What needs to be done ::
Quote the lines of the data below verbatim, beginning at the line that contains "color: #0f766e ->" and ending at the last line, both included, and excluding pictures.

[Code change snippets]

┌──

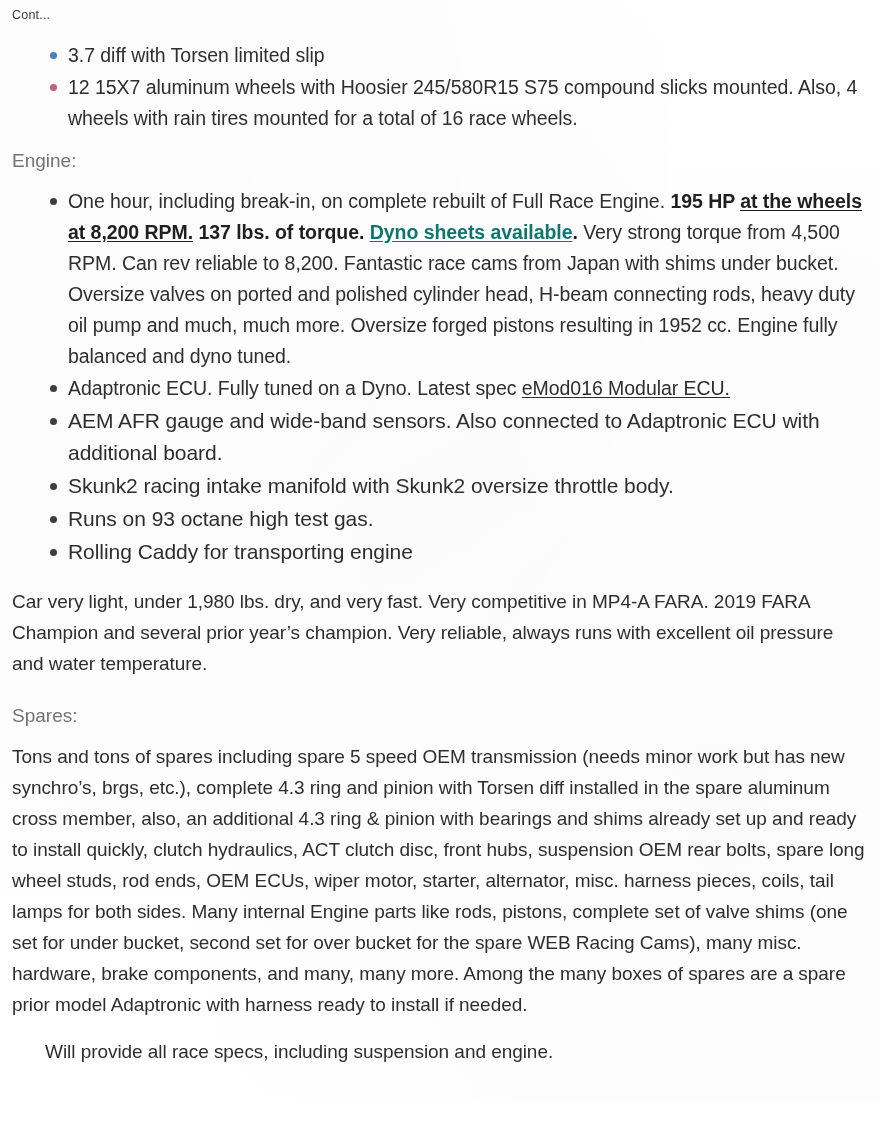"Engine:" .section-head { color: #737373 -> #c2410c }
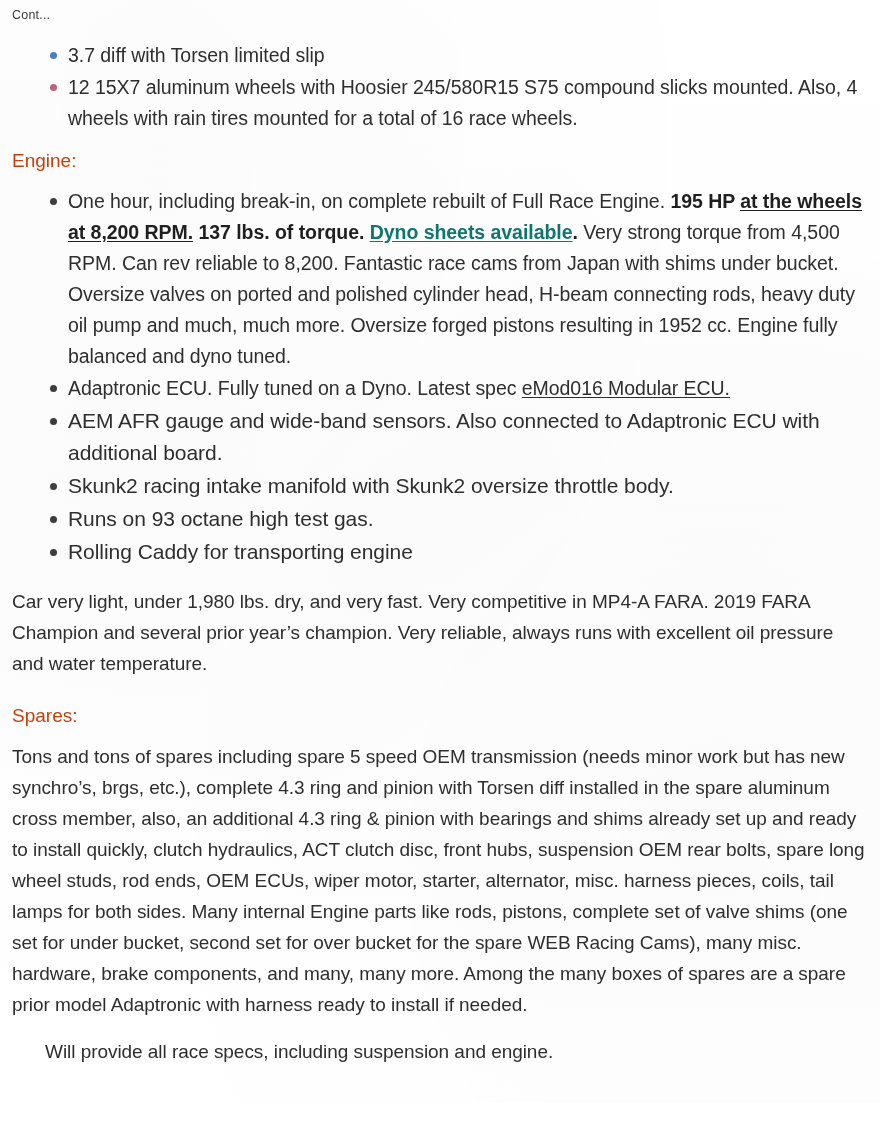"Dyno sheets available" .link { color: #0f766e -> #c2410c }
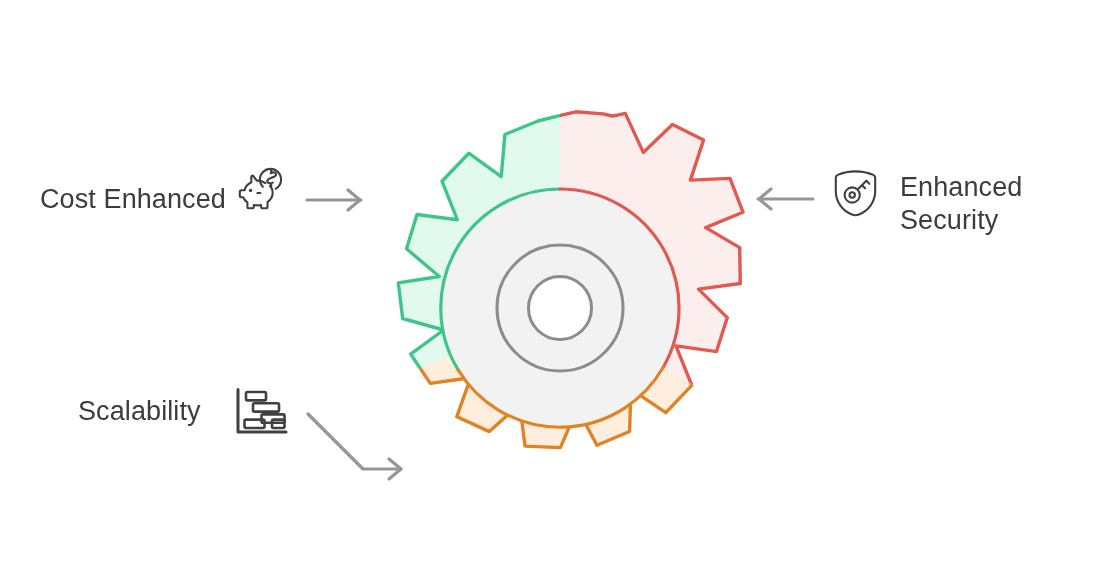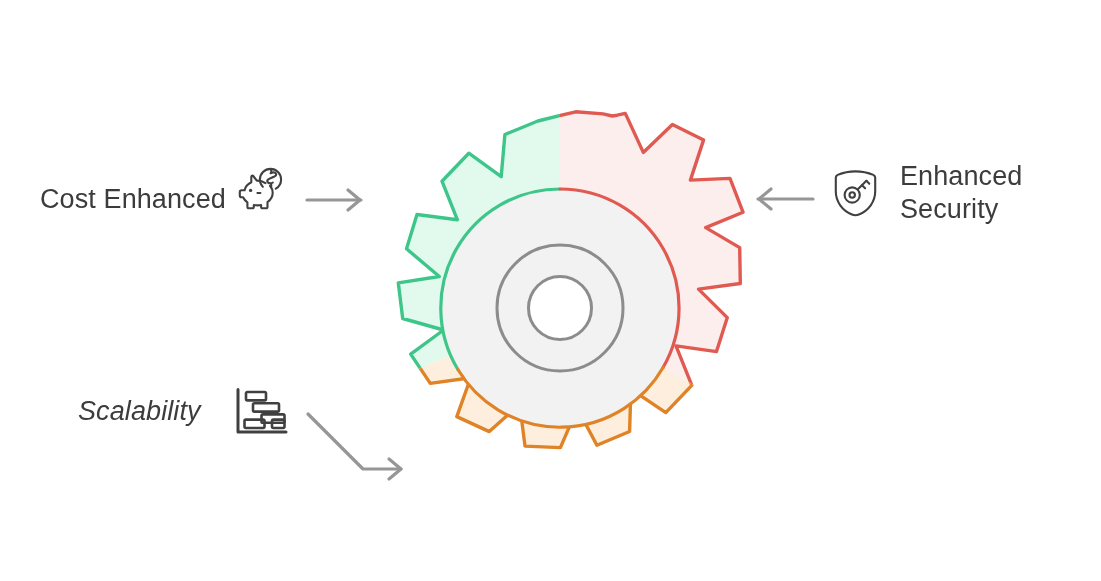"Enhanced" #callout-enhanced-security { top: 160px -> 171px }
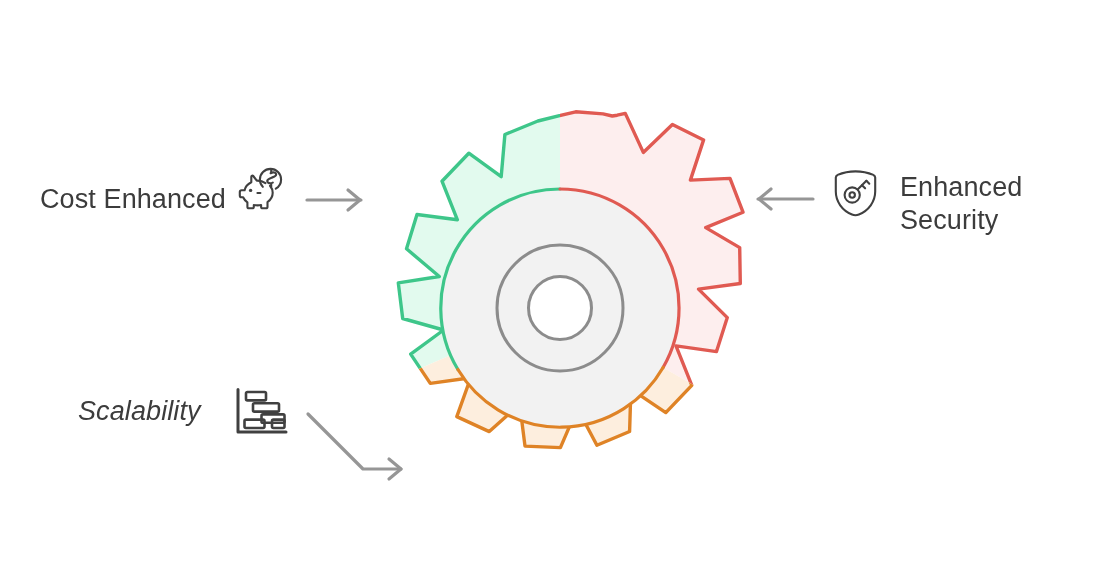"Scalability" #callout-scalability { font-style: italic -> none }
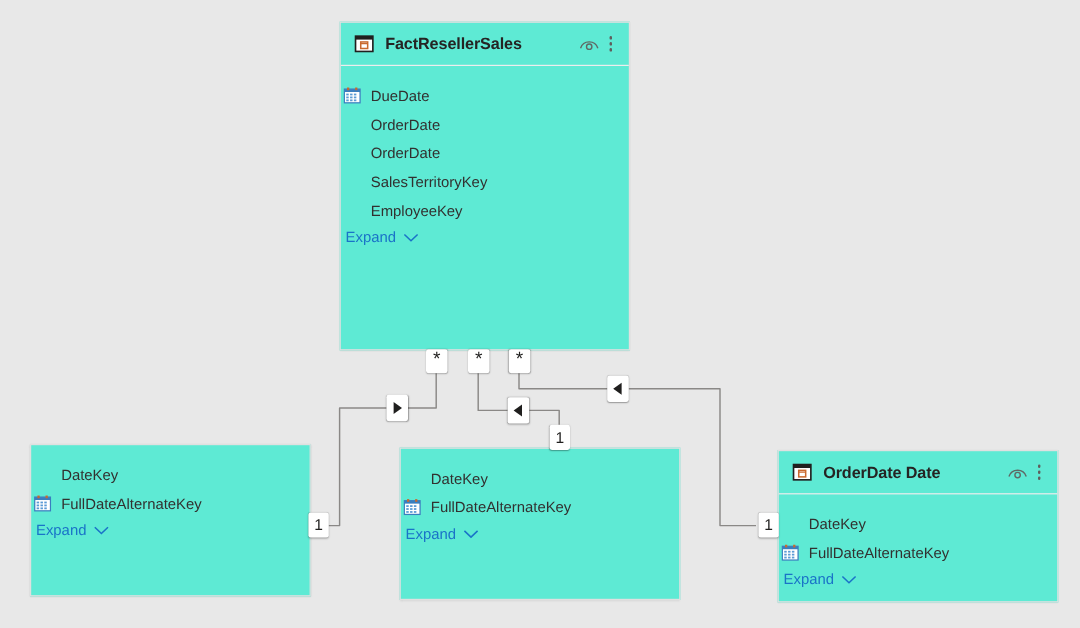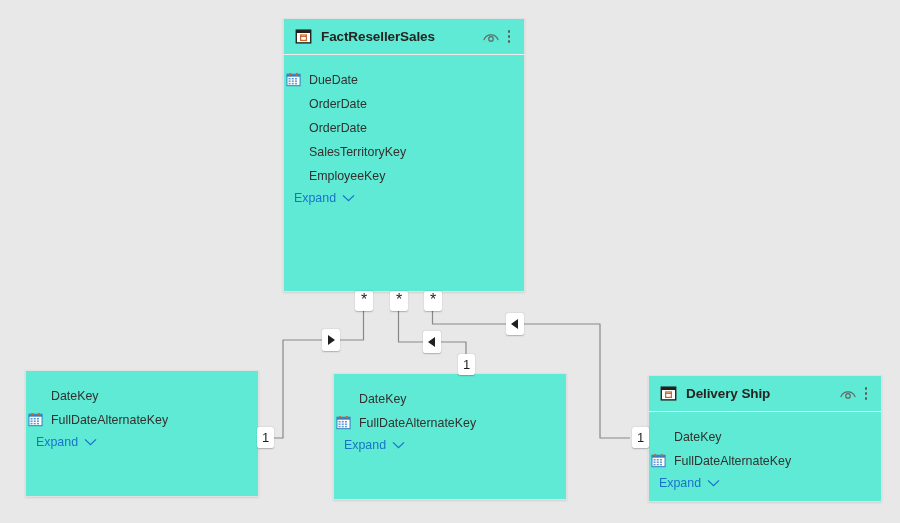"Expand" .expand-row { padding-left: 10px -> 4px }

└──

Solution below ::
"Dyno sheets available" .link { color: #0f766e -> #c2410c }
"Enhanced" #callout-enhanced-security { top: 160px -> 171px }
"Scalability" #callout-scalability { font-style: italic -> none }
"Expand" .expand-row { padding-left: 10px -> 4px }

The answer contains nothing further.